Data extract:
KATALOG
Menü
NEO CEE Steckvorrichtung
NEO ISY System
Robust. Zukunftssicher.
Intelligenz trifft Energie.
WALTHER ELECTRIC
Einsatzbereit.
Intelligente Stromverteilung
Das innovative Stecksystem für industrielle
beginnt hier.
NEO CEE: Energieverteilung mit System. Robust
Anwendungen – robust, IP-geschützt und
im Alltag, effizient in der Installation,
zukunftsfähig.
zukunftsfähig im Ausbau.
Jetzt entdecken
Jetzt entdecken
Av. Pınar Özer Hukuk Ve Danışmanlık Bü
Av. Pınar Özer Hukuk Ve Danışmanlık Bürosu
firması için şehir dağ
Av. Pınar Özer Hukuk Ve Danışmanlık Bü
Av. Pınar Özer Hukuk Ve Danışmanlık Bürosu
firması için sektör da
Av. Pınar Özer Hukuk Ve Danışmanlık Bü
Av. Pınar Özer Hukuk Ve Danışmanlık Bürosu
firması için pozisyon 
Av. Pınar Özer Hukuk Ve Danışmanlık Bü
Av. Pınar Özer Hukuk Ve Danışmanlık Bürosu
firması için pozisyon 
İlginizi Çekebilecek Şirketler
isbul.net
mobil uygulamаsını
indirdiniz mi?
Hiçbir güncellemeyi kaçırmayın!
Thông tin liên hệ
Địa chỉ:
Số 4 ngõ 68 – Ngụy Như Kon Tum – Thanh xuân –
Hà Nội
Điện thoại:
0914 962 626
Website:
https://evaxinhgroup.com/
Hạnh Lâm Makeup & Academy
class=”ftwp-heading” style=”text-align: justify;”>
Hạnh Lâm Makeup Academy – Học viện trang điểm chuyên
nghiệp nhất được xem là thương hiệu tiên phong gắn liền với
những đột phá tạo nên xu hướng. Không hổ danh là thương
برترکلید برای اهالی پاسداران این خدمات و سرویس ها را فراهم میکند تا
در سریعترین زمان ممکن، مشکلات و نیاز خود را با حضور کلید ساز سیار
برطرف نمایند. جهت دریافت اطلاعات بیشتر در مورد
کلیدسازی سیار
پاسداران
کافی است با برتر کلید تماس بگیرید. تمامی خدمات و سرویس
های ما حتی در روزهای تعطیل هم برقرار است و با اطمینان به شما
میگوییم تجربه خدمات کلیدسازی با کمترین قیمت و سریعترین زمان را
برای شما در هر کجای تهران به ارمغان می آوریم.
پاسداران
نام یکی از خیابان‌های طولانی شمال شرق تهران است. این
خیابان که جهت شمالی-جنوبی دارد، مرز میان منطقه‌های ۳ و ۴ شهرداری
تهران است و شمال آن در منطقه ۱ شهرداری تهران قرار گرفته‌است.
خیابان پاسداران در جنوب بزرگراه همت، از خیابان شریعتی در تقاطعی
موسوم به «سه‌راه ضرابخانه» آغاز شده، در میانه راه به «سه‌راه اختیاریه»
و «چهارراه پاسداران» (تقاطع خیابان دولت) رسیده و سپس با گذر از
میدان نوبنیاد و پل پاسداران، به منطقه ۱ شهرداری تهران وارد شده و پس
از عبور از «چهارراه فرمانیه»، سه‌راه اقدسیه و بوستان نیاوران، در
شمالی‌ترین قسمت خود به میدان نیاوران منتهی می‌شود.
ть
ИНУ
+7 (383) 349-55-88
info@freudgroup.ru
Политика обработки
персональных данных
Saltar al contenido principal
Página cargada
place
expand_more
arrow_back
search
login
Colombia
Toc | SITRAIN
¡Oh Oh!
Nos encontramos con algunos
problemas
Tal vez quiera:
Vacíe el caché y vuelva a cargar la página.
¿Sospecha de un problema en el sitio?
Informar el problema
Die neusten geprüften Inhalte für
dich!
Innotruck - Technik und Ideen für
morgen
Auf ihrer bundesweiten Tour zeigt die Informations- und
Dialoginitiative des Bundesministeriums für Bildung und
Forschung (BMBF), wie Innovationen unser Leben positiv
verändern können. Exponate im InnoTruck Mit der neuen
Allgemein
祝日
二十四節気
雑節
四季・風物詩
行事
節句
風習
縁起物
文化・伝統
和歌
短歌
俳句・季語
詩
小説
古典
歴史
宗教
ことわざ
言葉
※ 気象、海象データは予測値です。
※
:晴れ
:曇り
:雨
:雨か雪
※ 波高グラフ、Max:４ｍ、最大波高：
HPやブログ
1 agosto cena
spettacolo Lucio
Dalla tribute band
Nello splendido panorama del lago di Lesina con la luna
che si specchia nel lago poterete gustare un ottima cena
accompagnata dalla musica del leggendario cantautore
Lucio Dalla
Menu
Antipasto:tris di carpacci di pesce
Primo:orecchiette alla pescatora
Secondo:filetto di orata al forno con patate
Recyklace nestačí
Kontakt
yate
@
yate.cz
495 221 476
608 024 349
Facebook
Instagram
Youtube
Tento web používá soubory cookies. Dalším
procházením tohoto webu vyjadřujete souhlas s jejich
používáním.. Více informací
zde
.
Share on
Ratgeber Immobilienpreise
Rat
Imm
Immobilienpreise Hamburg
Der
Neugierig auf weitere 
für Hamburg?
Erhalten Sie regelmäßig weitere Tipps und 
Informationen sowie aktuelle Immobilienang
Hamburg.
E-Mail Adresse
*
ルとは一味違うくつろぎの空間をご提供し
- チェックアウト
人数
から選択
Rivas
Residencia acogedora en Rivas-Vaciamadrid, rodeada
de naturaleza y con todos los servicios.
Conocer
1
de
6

Task description:
I need every line from the material that contains the word "میدان".

Response to this exercise:
میدان نوبنیاد و پل پاسداران، به منطقه ۱ شهرداری تهران وارد شده و پس
شمالی‌ترین قسمت خود به میدان نیاوران منتهی می‌شود.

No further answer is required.